→ **Given data**
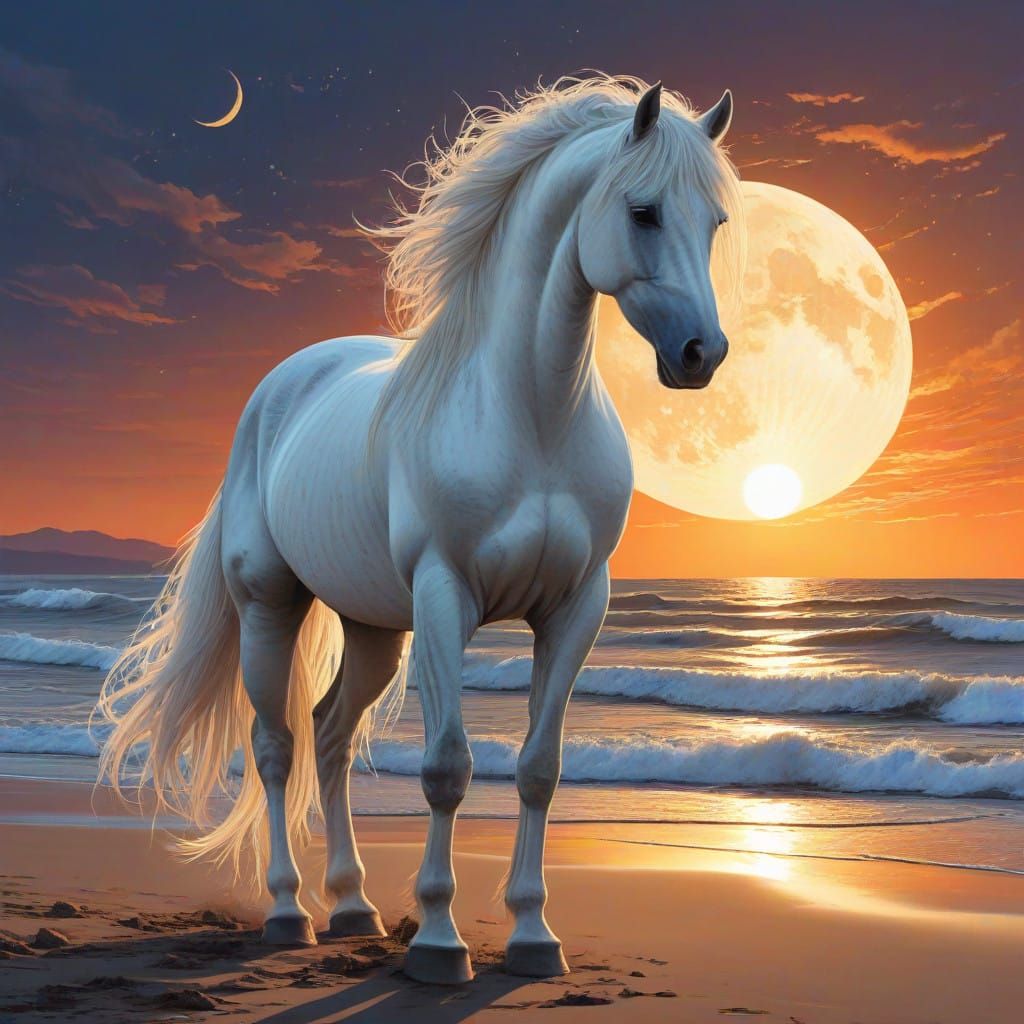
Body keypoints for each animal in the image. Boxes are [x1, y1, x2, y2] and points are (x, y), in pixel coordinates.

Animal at [98, 75, 743, 986]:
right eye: (644, 211)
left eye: (714, 222)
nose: (700, 354)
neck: (532, 417)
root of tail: (279, 387)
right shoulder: (445, 597)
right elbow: (446, 767)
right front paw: (440, 943)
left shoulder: (576, 608)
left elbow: (539, 769)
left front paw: (533, 936)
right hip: (270, 607)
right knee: (276, 745)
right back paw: (290, 912)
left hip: (373, 628)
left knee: (331, 736)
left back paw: (353, 907)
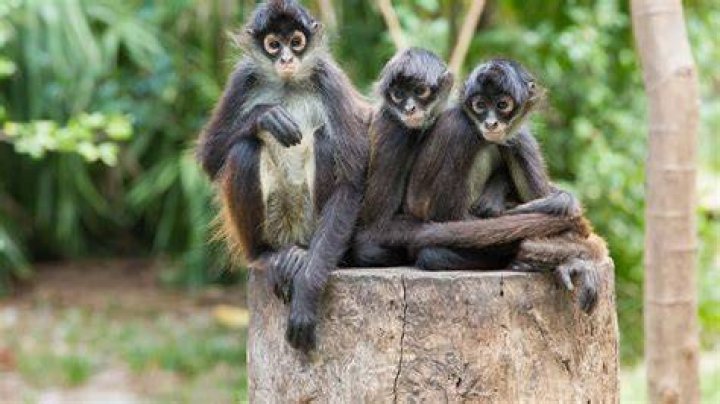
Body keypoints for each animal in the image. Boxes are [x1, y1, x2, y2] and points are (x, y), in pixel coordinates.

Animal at [196, 0, 369, 351]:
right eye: (274, 44)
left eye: (297, 42)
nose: (287, 59)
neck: (289, 84)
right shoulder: (242, 78)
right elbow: (210, 157)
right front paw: (264, 116)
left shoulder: (328, 77)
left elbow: (351, 182)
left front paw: (306, 296)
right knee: (243, 149)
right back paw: (266, 257)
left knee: (325, 141)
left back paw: (301, 256)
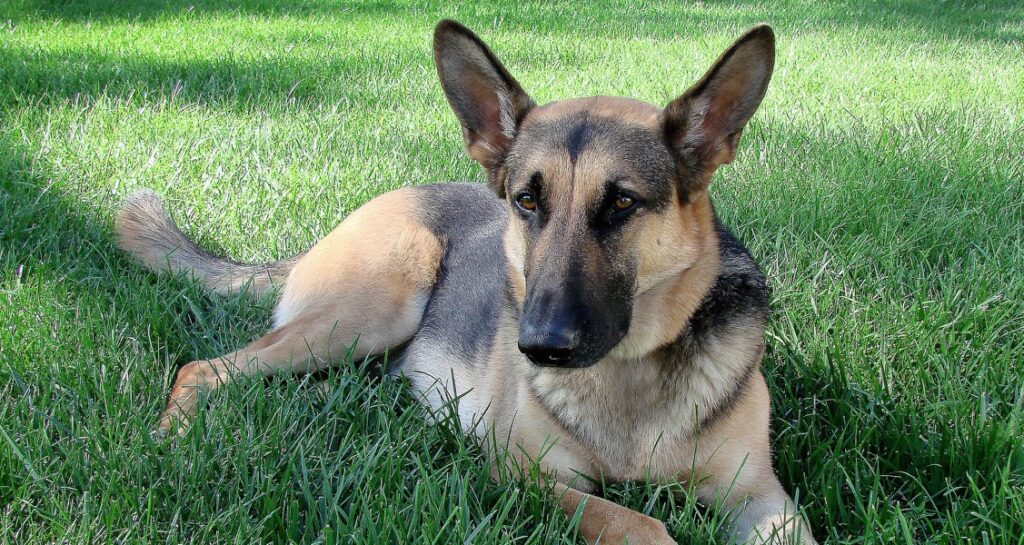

→ **Aim of the task**
Go through the records and report each line that contains "elbow".

→ **Answer section**
right elbow: (446, 767)
left elbow: (539, 769)
right elbow: (210, 157)
left elbow: (351, 182)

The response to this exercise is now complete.